The important question is if you can use row hammer til break out of a qube, that’s when the game is over. I don’t think you can use row hammer to break out of a qube and get access to dom0, but I could be wrong.

It used to be possible.

Me, too. That’s the funny part of IT-security. We consider QubesOS and Xen to be reasonable secure, but we could be wrong. And the NSA is not going to tell us if we are wrong.

This is one of those edge cases that I haven’t seen discussed yet and should maybe be looked at. It’s tough to think of absolutely every vector but when the issue is raised it should be probed further.

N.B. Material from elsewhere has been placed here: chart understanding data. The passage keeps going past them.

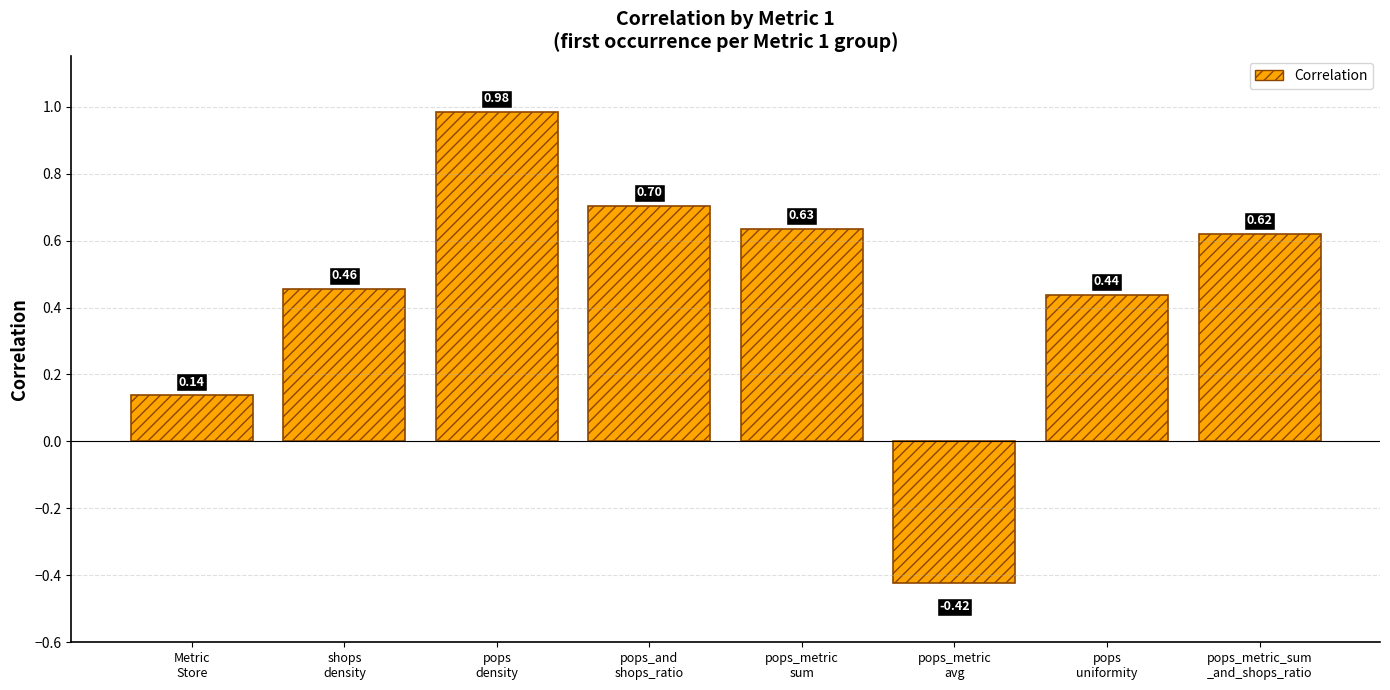

What is the difference between the maximum and minimum values?

1.4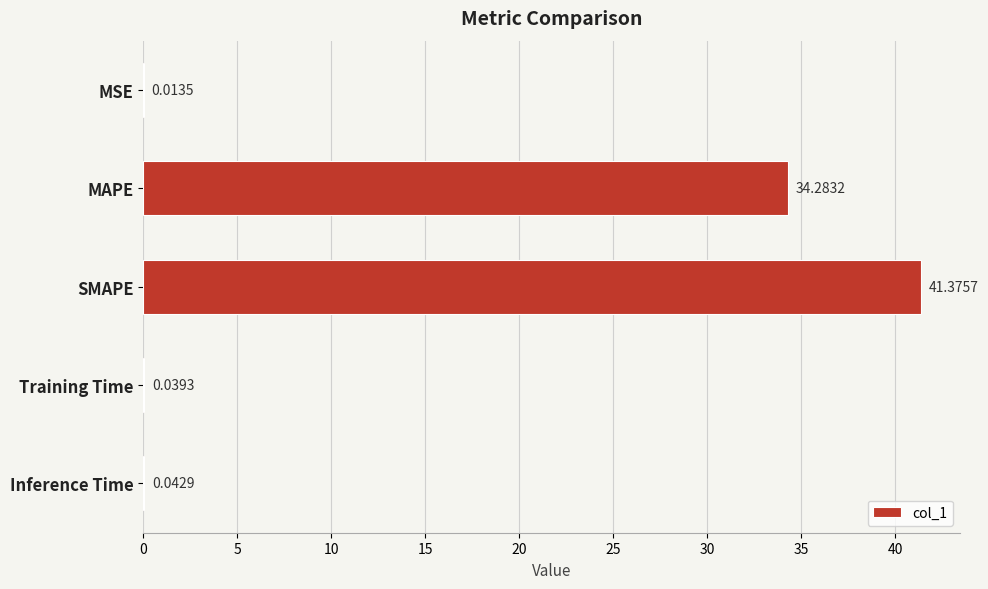

Which has a higher value, MSE or Training Time?

Training Time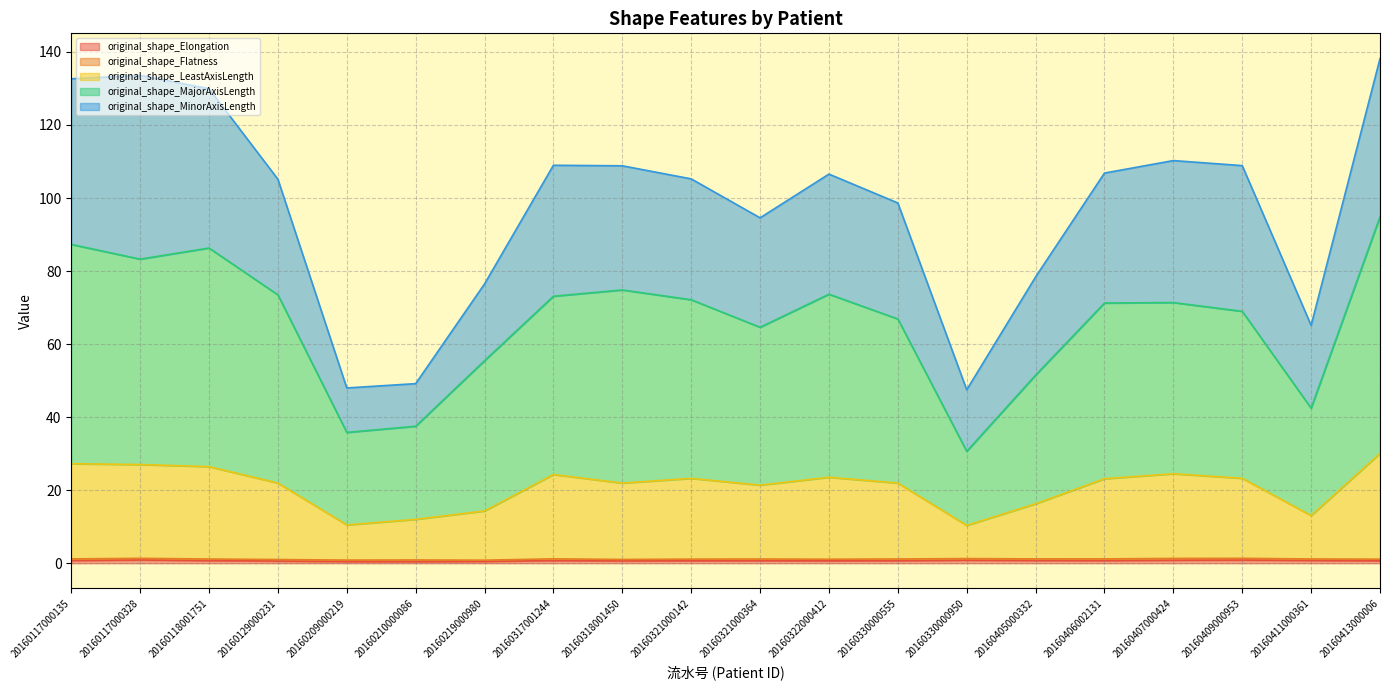

At which category is the sum across all series the highest?

20160413000006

There’s no Qubes zero-day or bug bounty that I’ve seen maybe there should be one to handle edge cases.

The vulnerability is actually a Xen issue and is mitigated on QubesOS as long as you use HVMs or PVHs. If I understood correctly PVHs are like HVMs but without Qemu to reduce attack surface.

Can’t find a bounty programm there. As Xen is used in deployed in date centers worldwide I assume that the zerodayinitiative would reward noteable findings.

For such a small distro I believe the QubesOS team is doing a tremendous job. Another team I admire is Google’s Project Zero.

Especially after Project Zero got the “Lamest Vendor Response pwnie award 2022” which totally discredited “Black Hat”.